[Instrucciones de la tarea]
En el material siguiente, copia las líneas desde la que contiene "locality: In moist" hasta la que contiene "scientific name: Paspalum candidum", ambas incluidas, y sustituye "phylum" por "division". No cambies nada más y entrega solo esas líneas.

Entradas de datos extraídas
···
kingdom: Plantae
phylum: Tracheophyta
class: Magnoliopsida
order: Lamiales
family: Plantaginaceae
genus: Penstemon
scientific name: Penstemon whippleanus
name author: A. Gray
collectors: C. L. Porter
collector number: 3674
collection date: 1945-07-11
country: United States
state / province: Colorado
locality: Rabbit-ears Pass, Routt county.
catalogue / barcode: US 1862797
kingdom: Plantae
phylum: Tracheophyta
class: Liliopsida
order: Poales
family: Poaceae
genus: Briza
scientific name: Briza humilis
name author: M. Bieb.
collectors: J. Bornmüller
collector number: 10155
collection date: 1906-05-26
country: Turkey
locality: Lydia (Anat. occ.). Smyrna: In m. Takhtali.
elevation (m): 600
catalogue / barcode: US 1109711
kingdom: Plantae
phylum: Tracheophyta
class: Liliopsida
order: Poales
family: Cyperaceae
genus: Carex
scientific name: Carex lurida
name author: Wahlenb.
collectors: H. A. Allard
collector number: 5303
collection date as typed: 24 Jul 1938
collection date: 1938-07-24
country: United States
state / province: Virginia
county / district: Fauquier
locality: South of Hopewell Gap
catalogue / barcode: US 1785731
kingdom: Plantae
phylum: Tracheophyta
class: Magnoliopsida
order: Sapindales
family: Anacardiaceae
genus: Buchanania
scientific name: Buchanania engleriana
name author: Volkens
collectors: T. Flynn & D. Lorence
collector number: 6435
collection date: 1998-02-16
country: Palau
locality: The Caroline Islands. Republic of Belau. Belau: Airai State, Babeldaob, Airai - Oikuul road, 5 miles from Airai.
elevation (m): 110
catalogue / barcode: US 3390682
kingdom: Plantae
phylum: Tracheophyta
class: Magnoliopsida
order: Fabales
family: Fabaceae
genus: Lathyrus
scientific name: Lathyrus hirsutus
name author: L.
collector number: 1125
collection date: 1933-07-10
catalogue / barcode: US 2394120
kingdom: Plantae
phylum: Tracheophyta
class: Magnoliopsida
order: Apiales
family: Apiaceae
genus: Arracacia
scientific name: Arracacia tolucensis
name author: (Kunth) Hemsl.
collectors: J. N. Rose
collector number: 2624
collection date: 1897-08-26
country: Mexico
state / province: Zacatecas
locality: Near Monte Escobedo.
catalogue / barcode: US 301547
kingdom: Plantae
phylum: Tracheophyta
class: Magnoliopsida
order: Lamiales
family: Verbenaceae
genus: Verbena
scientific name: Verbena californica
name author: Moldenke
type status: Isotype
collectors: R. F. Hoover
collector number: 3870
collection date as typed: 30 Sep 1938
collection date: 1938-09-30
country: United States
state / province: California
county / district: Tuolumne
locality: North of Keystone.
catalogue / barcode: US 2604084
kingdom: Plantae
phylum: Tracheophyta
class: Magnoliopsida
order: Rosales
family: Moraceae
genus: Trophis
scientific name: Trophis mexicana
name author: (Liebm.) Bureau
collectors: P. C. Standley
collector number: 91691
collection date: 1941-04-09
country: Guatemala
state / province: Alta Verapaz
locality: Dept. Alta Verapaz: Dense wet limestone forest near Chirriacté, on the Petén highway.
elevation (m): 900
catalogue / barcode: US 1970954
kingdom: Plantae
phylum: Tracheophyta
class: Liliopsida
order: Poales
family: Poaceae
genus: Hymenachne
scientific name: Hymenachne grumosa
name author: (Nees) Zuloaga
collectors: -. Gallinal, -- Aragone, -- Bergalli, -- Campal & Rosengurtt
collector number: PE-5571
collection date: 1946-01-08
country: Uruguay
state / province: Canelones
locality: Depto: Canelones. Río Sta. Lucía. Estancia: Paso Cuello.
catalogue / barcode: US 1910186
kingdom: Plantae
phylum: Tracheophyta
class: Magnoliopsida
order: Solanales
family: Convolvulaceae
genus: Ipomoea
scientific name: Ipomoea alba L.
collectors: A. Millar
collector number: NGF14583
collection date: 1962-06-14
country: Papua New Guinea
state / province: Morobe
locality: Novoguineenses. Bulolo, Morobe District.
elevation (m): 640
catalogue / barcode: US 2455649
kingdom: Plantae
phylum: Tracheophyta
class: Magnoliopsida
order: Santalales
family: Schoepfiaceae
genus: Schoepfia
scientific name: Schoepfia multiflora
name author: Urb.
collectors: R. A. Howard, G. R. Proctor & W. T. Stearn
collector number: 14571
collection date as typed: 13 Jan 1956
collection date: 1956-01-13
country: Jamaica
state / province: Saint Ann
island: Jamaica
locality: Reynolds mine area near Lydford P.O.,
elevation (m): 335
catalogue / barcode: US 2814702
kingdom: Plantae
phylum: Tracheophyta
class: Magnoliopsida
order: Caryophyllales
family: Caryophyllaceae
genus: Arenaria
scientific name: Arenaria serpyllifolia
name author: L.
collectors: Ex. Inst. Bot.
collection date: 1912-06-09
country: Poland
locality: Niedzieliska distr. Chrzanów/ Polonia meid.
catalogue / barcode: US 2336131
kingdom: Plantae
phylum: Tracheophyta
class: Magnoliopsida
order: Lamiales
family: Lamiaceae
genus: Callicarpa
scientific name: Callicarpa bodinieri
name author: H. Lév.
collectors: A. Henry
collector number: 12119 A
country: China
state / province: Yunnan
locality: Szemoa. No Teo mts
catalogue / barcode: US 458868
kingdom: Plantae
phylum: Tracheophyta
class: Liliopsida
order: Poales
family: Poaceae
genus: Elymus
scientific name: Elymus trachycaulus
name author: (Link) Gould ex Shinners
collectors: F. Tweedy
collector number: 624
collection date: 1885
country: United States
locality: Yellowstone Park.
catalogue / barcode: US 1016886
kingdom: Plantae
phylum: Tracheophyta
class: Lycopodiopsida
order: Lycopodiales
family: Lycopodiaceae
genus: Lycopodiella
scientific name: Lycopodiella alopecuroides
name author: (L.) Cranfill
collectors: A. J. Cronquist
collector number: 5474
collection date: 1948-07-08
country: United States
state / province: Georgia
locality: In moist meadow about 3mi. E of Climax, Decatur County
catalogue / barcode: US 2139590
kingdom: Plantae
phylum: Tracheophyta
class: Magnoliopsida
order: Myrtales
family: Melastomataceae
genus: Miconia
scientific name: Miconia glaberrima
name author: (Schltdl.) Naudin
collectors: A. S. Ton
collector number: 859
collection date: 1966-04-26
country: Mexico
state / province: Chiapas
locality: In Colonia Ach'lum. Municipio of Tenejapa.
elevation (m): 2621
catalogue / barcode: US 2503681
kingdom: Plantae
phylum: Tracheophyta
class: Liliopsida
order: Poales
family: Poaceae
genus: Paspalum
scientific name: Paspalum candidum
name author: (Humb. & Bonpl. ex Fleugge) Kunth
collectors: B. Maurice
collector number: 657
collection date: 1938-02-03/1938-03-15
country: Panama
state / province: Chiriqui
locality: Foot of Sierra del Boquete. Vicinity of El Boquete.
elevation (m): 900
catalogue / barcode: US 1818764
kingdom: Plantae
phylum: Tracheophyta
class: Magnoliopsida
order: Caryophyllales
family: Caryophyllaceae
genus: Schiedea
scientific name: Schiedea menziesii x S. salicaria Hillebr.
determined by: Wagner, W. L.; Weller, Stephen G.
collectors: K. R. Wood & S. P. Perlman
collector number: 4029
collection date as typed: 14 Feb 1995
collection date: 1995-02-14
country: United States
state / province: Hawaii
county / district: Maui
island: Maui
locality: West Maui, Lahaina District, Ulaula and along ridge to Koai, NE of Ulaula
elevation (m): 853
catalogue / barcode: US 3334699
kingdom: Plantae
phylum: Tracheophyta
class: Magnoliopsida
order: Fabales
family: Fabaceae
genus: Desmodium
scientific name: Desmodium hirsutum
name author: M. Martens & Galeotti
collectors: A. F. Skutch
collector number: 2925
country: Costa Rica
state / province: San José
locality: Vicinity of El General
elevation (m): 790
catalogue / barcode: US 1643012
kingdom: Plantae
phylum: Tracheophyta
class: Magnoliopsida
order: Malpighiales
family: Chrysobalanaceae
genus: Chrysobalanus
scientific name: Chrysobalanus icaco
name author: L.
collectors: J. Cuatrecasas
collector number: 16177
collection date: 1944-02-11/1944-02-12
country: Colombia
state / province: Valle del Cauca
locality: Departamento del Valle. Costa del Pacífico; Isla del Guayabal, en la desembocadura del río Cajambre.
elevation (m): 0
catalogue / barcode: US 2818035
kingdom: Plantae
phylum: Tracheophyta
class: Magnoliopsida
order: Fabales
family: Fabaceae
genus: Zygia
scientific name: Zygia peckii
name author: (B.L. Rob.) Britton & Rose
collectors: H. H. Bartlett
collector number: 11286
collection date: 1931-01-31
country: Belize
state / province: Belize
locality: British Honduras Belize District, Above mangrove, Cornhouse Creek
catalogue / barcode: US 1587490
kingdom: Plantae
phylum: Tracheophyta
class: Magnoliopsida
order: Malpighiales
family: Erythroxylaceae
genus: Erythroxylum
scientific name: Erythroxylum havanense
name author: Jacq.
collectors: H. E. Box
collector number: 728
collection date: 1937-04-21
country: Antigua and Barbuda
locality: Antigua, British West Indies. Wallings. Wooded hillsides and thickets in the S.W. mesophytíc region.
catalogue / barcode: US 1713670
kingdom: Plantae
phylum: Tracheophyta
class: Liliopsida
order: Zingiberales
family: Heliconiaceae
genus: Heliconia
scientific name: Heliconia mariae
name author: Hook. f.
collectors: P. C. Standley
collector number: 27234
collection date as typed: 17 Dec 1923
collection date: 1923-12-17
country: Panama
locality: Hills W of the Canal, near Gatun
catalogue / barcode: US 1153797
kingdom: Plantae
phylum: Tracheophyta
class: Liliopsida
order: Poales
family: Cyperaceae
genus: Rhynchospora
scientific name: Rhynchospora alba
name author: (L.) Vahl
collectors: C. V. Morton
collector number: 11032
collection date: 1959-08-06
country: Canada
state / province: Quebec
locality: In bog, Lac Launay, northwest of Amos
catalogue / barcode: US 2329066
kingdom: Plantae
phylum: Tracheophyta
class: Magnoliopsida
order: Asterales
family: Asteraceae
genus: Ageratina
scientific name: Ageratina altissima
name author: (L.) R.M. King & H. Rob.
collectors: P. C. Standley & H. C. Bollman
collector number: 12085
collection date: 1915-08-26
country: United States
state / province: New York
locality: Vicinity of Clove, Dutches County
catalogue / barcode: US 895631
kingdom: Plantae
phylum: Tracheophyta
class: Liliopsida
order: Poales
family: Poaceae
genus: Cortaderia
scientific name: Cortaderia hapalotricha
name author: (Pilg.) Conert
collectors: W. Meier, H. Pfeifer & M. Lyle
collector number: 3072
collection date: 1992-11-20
···
[Respuesta a continuación]
locality: In moist meadow about 3mi. E of Climax, Decatur County
catalogue / barcode: US 2139590
kingdom: Plantae
division: Tracheophyta
class: Magnoliopsida
order: Myrtales
family: Melastomataceae
genus: Miconia
scientific name: Miconia glaberrima
name author: (Schltdl.) Naudin
collectors: A. S. Ton
collector number: 859
collection date: 1966-04-26
country: Mexico
state / province: Chiapas
locality: In Colonia Ach'lum. Municipio of Tenejapa.
elevation (m): 2621
catalogue / barcode: US 2503681
kingdom: Plantae
division: Tracheophyta
class: Liliopsida
order: Poales
family: Poaceae
genus: Paspalum
scientific name: Paspalum candidum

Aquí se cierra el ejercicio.